Molto bello su Repubblica di ieri, come quasi sempre quando a firmare è Adriano Sofri, il pezzo rievocativo delle (alterne) fortune italiane dello scrittore russo Alexander Solzhenitsyn, scomparso in questi giorni quasi novantenne. Eravamo giovani liceali quando la persecuzione dei dissidenti dell'ex impero sovietico infiammava il dibattito politico. Verrebbe da pensare che a quindici anni tutto ti sembra migliore dello stantio pettegolezzo sull'eterno scontro tra un imprenditore spregiudicato (come forse è giusto che siano gli imprenditori) e una giustizia stanca di difendere un principio di dirittura morale che da queste parti non interessa a nessuno. Io ricordo che a difendere le ragioni di Solzhenitsyn c'erano nomi come quello di Indro Montanelli, forte oppositore della sinistra di allora. Guarda caso parecchi anni dopo (Solzhenitsyn rientrò in patria quando Berlusconi salì per la prima volta al governo) Montanelli metteva in guardia contro l'attuale capo dele destre, amico dello stesso Putin che Solzhenitsyn apprezzava come ideale rappresentante della rinascita dello spirito nazionale russo: rigida ortodossia religiosa, profonda diffidenza nei confronti dell'occidente, del capitalismo e degli ebrei. Che strani intrecci, che rimescolamenti in archi di tempo tutto sommato brevi.
Il magnifico blog di Kim Andrew Elliott in questi giorni ha citato tre contributi del New Yorker, (per la verità l'articolo del New Yorker risale agli anni della fine dell'esilio) del New York Times e della National Public Radio sulla morte di Solzhenitsyn, che per vent'anni aveva risieduto negli Stati Uniti. Sono ritratti molto precisi e lucidi e l'aspetto che ci interessa specificatamente è il rapporto tra lo scrittore russo e la radiofonia. Radio Liberty faceva arrivare in Unione Sovietica gli scritti di denuncia pubblicati dal premio Nobel. Il quale, era a sua volta un accanito ascoltatore dei programmi in onde corte, come racconta sul New York Times Serge Schmemann, figlio di un teologo ortodosso che Solzhenitsyn aveva incontrato a Zurigo e successivamente, dopo la sua espulsione dall'URSS, durante un breve soggiorno in Quebec (prima di stabilirsi definitivamente in Vermont).
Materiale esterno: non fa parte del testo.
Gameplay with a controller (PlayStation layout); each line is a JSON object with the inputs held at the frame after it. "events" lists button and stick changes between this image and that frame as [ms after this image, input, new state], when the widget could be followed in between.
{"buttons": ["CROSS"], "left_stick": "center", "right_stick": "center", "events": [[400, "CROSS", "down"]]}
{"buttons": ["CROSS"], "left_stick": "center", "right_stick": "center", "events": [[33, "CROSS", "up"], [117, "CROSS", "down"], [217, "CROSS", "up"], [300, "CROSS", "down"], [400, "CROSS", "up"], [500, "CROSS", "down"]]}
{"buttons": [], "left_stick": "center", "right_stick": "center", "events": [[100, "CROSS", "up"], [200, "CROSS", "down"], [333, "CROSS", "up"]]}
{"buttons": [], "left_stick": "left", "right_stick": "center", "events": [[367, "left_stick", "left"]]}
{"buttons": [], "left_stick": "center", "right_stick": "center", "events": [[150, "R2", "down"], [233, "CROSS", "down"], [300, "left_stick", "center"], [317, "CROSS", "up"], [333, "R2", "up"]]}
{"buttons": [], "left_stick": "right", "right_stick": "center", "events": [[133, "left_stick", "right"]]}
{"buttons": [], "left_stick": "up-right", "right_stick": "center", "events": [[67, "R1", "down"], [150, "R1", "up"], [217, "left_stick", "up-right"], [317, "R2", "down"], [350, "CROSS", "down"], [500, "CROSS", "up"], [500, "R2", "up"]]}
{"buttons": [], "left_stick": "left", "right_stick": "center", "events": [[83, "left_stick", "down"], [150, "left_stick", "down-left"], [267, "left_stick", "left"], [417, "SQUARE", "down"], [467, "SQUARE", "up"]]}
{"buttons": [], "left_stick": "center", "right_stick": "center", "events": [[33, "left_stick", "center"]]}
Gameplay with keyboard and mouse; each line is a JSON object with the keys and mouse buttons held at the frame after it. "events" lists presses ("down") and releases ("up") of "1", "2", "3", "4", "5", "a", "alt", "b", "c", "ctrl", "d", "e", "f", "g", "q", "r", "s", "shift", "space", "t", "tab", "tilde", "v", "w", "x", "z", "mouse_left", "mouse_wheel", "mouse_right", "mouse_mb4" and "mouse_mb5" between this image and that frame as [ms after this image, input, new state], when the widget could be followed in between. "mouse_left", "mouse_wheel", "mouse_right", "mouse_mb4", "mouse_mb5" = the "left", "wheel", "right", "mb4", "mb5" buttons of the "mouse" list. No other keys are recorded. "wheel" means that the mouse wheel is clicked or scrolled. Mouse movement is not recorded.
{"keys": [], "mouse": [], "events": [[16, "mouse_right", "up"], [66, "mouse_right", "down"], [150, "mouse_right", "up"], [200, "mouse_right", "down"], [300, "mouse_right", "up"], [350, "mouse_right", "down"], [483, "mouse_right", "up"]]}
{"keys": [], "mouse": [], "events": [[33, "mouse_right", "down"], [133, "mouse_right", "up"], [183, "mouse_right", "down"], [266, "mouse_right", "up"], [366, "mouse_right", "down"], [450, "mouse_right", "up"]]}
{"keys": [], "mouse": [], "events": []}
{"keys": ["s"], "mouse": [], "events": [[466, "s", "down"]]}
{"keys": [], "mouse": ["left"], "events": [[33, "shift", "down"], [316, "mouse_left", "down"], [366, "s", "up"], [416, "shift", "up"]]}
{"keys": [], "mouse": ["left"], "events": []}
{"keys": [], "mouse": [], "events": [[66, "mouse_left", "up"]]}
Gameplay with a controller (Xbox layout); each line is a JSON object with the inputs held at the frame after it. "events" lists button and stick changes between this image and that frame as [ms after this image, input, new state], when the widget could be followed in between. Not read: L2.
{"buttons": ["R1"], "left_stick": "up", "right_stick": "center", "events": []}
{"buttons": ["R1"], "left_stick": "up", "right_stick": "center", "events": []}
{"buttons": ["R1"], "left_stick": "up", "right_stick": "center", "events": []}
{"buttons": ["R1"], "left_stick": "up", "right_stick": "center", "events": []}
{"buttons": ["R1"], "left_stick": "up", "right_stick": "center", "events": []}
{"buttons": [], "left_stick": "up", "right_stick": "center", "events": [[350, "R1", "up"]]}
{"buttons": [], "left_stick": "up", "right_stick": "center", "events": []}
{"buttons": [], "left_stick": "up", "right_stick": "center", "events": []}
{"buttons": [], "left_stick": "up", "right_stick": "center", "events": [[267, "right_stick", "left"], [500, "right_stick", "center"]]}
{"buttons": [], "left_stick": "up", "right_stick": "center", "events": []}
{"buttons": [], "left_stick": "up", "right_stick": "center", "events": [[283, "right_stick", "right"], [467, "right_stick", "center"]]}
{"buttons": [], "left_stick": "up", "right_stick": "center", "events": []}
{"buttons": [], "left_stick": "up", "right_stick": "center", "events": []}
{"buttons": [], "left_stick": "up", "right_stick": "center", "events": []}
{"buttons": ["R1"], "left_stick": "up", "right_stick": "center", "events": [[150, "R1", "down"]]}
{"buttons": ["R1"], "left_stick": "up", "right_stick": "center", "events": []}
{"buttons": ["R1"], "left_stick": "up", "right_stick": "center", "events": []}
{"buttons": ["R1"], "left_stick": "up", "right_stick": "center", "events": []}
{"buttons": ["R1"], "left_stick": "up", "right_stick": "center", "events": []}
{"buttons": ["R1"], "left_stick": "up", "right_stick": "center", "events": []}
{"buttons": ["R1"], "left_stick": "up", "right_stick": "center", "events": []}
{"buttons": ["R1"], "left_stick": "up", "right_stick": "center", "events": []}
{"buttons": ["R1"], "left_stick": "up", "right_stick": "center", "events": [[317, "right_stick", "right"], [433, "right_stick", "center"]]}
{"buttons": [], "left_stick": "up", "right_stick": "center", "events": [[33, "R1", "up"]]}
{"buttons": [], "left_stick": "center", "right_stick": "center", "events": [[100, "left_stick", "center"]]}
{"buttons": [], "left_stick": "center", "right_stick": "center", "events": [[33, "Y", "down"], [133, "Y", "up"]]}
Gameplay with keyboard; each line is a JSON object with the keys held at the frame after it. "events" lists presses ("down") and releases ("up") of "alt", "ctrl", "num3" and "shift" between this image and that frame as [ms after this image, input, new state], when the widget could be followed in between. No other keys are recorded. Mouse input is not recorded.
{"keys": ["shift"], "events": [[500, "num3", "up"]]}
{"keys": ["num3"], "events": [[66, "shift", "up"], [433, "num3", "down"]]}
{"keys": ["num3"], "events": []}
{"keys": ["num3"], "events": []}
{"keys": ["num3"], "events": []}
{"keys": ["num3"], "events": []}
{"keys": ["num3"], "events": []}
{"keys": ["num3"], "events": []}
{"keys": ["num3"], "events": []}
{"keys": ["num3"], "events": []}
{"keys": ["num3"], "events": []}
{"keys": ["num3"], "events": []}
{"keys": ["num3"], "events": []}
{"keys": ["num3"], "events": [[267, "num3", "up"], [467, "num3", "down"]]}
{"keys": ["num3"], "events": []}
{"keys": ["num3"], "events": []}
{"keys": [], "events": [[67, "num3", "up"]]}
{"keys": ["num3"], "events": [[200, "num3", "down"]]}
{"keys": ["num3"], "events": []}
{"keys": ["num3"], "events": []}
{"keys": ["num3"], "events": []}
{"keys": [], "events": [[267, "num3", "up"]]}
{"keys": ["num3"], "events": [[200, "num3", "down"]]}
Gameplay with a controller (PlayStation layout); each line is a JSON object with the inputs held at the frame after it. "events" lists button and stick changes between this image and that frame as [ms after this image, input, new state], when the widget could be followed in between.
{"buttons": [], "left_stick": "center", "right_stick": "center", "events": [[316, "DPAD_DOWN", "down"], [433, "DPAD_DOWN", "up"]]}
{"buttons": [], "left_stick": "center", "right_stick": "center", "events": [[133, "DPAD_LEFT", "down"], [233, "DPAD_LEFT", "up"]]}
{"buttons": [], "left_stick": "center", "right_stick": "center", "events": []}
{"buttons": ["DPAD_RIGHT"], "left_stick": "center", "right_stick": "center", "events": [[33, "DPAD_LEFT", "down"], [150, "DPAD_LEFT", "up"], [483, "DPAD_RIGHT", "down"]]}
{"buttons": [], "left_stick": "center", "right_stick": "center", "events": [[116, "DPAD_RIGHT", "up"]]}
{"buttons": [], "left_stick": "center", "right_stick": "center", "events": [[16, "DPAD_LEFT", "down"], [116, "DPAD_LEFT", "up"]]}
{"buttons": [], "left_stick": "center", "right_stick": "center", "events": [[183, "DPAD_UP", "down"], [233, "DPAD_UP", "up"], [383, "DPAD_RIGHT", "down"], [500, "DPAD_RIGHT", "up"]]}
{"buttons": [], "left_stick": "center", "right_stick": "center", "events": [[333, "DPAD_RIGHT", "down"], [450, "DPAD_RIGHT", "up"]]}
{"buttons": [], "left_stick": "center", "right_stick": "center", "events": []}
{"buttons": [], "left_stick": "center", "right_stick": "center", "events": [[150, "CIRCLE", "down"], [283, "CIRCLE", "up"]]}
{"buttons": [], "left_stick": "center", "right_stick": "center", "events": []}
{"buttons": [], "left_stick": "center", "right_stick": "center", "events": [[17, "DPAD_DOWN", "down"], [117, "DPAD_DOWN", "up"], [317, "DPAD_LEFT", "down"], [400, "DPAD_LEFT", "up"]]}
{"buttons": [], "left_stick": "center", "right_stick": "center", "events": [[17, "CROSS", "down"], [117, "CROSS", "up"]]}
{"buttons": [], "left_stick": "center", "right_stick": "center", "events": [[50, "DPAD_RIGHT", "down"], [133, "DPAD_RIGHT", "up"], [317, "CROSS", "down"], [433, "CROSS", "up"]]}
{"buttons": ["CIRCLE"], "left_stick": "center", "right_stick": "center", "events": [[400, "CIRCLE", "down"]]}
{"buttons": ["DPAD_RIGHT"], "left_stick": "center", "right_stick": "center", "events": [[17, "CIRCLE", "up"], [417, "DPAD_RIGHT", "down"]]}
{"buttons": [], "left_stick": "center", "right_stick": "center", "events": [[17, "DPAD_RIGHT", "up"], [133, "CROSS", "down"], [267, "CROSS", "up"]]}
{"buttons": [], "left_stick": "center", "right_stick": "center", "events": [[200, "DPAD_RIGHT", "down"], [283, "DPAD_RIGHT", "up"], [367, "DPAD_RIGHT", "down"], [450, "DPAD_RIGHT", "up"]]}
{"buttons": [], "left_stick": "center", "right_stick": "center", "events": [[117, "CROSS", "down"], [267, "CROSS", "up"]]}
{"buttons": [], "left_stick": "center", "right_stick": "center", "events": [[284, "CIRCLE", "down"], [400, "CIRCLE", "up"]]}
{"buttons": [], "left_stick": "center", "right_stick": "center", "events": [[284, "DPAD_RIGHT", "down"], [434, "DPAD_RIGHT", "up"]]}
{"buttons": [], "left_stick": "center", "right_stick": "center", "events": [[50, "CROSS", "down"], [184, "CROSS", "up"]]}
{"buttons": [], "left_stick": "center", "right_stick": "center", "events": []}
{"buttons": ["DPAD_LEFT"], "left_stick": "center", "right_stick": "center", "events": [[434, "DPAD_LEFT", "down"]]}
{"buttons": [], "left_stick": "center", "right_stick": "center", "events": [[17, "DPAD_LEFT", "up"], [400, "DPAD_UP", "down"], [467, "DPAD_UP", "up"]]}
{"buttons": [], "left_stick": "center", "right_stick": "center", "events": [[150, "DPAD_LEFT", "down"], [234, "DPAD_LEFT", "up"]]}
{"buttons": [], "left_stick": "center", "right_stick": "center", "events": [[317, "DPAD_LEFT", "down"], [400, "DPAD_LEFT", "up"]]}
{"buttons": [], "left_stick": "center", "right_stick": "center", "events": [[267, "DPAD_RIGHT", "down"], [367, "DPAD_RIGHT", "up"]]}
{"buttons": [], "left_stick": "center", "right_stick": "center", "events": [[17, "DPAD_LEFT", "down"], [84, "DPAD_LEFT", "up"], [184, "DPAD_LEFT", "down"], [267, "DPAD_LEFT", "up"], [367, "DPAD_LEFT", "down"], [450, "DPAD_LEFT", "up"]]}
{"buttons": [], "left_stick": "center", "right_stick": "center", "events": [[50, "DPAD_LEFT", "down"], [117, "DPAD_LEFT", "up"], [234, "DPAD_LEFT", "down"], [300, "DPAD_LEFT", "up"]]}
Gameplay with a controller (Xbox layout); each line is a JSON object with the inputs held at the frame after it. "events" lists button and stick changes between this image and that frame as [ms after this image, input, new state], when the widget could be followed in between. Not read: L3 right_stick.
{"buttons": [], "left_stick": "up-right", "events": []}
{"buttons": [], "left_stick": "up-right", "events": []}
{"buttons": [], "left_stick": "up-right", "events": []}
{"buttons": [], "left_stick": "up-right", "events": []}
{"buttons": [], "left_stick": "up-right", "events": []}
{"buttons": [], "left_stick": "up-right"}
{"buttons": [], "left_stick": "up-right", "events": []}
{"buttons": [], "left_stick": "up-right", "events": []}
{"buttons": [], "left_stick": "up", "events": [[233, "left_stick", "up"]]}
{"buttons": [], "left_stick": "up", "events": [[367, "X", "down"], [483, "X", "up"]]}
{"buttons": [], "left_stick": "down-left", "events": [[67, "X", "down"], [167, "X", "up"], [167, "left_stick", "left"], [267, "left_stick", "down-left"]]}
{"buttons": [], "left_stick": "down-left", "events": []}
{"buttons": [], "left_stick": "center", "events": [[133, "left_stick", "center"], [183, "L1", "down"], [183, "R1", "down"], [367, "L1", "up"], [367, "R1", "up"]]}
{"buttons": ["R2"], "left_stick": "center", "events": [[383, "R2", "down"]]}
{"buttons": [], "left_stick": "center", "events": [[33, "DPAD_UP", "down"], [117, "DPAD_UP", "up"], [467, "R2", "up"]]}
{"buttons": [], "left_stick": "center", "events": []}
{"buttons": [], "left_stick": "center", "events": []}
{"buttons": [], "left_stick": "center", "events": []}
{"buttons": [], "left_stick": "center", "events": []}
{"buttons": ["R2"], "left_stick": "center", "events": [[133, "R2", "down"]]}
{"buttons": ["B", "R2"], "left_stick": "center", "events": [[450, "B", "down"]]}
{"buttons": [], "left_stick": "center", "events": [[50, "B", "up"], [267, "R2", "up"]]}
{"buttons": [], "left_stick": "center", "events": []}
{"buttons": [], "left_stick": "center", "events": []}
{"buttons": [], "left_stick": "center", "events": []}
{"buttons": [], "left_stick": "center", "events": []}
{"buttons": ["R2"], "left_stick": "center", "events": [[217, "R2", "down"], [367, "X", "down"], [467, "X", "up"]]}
I came to cook and drive. All Solzhenitsyn wanted were potatoes roasted with onions for his meals and a small, inconspicuous car for transport. But the conversations were electrifying: it was as if what Solzhenitsyn wanted from my father was an instant transfer of all the Russian history and ideas that had been denied him in the Soviet state.
The talks were interrupted only for BBC Russian-language news, which Solzhenitsyn would rush outdoors to tune in to on a portable shortwave radio. He had lists of questions and took copious notes in a tiny hand — perhaps another legacy of a lifetime of hiding writings and thoughts from “them” — and the conversations continued even on long treks through the countryside. There was still ice on the lake and, as in Russia, only the first hint of green in the woods. Solzhenitsyn said our fields and forests lacked the songbirds of the Russian countryside. This was not Russia.
That was always the reference point: Russia. Everything — the conversation, the setting, the food, the writing, the shortwave broadcasts, even the safari-style jacket and the patriarchal beard he wore — was about Russia.
L'immagine del dissidente in esilio che si catapulta fuori di casa per meglio sintonizzarsi sulle trasmissioni in onde corte nella sua lingua madre, la lingua della Grande Madre russa, è per me straordinariamente autentica e familiare. Anche se irrimediabilmente fuori moda, un simbolo ancora più vecchio e improponibile di quei turistici tratti di muro che avevo visto a Berlino fino a uno o due anni fa. Le onde corte sono diventate un libro di storia scritto in una lingua che presto nessuno capirà più e rimpiangerà di non poter leggere.